* PROBLEMS TO WORK ON
A: In the post on giving critique, what rating does the analysis of Situation 2 give for usefulness?
B: Pick up the post on giving critique right after its final line and keep writing it.

* TEXT UNDER STUDY
* * * * * * *

What's this? Has Tab's delicate artisty soul been crunched? Is he cringing from the forces of hatred pounding upon his fragile mental framework? Is he balancing on the edge?

No. None of that, although I am getting more prone to lose my temper, lately. Therefore, it is time, once again, to apply the rules of common sense, with a slight hint of diplomacy 101 for good measure.

This thread applies only to those occasions where one wishes to 'give crit' in a respectful manner, and reach a desired effect other than pissing someone off. If the latter is your goal, this thread is not for you. It may not be anyway, I don't give any guarantees, and I'm a bloody hypocrite, when it comes to that, anyway. :]

There, got the disclaimer out of our way - on to business.


Mister X has just made a sketch. He's obviously done his best, and presumably has some pride in his work, as he shows it on a public forum, or artistry site, or whatever.
Along comes Bloke Y, seeing it and deciding to crit. let's assume, for this excersize, that Y is interested in the product, likes the progress, but doesn't agree with certain details. Likewise, we also assume that X is somewhat open to crits, and he isn't an annoying schmuck that deserves to be pounded to death with an oversized dildo.

To make it easier to type up this post, I'll portray the situations as they would be on IRC.

Situation 1

Here's the handywork:


* Mister X shows picture
Mister_X: There we go...
Bloke_Y: LOL!
Bloke_Y: What the hell is going on with the hands right there?
Mister_X: Ehr, what do you mean?
Bloke_Y: Man he has only three fingers, where's the thumb? What's that supposed to be?
Mister_X: ..

Mister X is thoroughly disappointed and is likely to abandon his attempt to become an artist.

Analysis
Goal acquired, true opinion conveyed: No
Level of respect, friendliness: None
Usefulness: Limited
Result: Abandonment of project, or crit ignored.


Situation 2

Same work

* Mister X shows picture
Mister_X: There we go...
Bloke_Y: not bad.
Mister_X: ..

Mister X logically deducts: Not bad, not good.. unremarkable? Either shrugs and ignores it or is angered.

Analysis

Goal acquired, true opinion conveyed: No
Level of respect, friendliness: Limited
Usefulness: Nil
Result: Crit ignored.


Situation 3

Here's the handywork:


* Mister X shows picture
Mister_X: There we go...
Bloke_Y: Hmmm... I don't like the colours.
Mister_X: I do like the colours myself..
Bloke_Y: It should have more red, and the eyes should be further apart. The hands need a lot of work. I don't like the way she looks, maybe change her expression?

* * * * * * *

* DATASET

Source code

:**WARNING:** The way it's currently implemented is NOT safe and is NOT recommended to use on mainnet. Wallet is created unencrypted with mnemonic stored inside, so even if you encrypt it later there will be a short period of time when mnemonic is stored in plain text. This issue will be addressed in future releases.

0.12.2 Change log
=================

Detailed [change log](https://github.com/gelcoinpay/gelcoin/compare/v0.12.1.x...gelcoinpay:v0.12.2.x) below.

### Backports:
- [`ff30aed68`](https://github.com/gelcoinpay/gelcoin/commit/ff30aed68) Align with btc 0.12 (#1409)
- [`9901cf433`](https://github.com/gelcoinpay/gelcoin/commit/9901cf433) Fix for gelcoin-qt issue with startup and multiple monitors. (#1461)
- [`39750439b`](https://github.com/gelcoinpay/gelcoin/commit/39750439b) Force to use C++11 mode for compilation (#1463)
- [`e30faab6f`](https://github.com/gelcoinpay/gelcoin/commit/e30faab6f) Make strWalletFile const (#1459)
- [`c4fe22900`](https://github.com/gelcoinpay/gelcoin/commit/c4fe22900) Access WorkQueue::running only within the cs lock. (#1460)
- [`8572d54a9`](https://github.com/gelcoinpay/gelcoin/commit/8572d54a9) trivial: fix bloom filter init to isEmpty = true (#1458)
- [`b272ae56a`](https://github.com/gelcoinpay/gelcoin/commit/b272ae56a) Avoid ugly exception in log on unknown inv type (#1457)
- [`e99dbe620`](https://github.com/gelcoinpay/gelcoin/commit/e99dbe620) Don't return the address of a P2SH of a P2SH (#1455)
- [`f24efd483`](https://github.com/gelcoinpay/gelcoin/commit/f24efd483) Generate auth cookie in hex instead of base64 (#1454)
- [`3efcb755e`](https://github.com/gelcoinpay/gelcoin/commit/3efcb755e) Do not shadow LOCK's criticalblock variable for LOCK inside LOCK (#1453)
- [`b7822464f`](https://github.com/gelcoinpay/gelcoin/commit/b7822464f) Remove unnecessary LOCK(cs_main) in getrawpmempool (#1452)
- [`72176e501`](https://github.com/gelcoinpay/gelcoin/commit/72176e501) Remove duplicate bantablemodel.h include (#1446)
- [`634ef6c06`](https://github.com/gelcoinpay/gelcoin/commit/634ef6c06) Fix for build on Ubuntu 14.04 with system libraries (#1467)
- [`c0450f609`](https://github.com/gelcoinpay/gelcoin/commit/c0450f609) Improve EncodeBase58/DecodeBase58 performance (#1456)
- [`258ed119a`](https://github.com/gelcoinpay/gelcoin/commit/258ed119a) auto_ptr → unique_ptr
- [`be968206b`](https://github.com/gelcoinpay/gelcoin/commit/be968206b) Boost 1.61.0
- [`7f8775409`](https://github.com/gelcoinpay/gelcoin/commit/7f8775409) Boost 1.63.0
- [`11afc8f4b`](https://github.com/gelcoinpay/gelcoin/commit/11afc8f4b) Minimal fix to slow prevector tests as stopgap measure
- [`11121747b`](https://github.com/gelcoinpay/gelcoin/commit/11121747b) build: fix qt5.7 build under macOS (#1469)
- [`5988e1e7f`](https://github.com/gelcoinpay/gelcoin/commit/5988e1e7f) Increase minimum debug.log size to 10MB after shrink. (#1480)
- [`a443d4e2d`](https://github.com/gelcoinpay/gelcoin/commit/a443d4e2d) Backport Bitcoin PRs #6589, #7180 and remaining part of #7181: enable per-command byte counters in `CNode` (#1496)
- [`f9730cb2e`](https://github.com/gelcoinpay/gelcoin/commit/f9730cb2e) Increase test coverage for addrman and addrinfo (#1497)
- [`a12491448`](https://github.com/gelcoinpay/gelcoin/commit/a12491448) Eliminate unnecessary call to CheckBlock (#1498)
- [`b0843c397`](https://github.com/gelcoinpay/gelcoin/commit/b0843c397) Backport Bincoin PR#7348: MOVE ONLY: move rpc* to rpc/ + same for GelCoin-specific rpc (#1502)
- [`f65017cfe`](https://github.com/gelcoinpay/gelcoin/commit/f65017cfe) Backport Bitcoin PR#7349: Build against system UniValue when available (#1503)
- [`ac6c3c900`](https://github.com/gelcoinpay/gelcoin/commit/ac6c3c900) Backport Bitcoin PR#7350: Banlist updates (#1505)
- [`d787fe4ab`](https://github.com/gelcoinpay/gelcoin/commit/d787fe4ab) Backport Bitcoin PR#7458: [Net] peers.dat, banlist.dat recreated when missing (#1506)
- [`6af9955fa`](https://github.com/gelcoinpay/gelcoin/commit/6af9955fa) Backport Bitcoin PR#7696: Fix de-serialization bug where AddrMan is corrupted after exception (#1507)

* * * * * * *

* ANSWERS BY TASK
A: Nil

B:
Mister_X: ..

Mister X is overwhelmed by the bad crits. He starts doubting his work, but is still pretty sure it looks quite alright.

Analysis

Goal acquired, true opinion conveyed: No
Level of respect, friendliness: Limited
Usefulness: Some
Result: X is overwhelmed by crits, starts doubting the quality of his work in general.


Situation 4

Same work.

* Mister X shows picture
Mister_X: There we go...
Bloke_Y: Nice job man! Quite an improvement over the previous version..
Mister_X: Thanks!
Mister_X: Anything look wrong to you?
Bloke_Y: Well, I guess it's a matter of personal opinion, but to me it's lacking reds. The whole picture comes across as rather cold.
Bloke_Y: If that was what you were going for, it's alright ofcourse.
Mister_X: Well.. I was trying to portray more warmth..
Bloke_Y: Definately needs more red in the tones then.
Bloke_Y: Also, are the eyes a bit too far apart? Maybe check reference for that..
Mister_X: Hmm.. dunno.. might have to check that, yes
Bloke_Y: Keep up the good work, I love the detail in the face
Mister_X: Thanks, will do

Analysis

Goal acquired, true opinion conveyed: Almost entirely
Level of respect, friendliness: Ample
Usefulness: A lot
Result: X is pleased and motivated to try and fix the flaws.



Ofcourse, some bits were dramatized. It needs some spice, eh?
Then, what can be deduced from these examples?

Well, there's a few obvious points:

1. Starting off with something bad gives the conversation or message a bad start. There's less of a chance X will listen or properly assimilate the information.
2. Likewise for ending the conversation. Making the last remark a definate negative will leave a 'bad taste' lingering in the mouth of X, making it less likely to be motivated.
3. Using clear and deductable arguments for critique is essential. If something looks wrong, decide why. Explain why, using reference or logics to back it up, and,
4. if it's just your personal opinion, don't forget to mention that too. Something you don't like, is something someone else might really like. Things rarely are, if you catch my drift.

Some less obvious, or related items:

5. It's important to remember what it is you're critting. Is it a W.I.P. or a finished piece? The context usually determines what kind of crits are useful.
6. 'but' is a horrible word. Anything said before the 'b' is immediately discarded mentally, after it has been spoken. If you say something is alright, but needs a lot more work, depending on the context, is usually interpreted as: 'something-something blah blah, it needs a lot of work.'
7. Be aware of the usefulness of what you say. Is it going to help either Y or X? Is it nescessary to point out that single, slight flaw in a finished texture, when it's actually pretty good even without it? Is it a series of work that would make such crits on the first of the series helpful? Would it be purposeful to mention it on release of the last item in that series? Can something be learnt? Does X already know it? Does he (or she) need to?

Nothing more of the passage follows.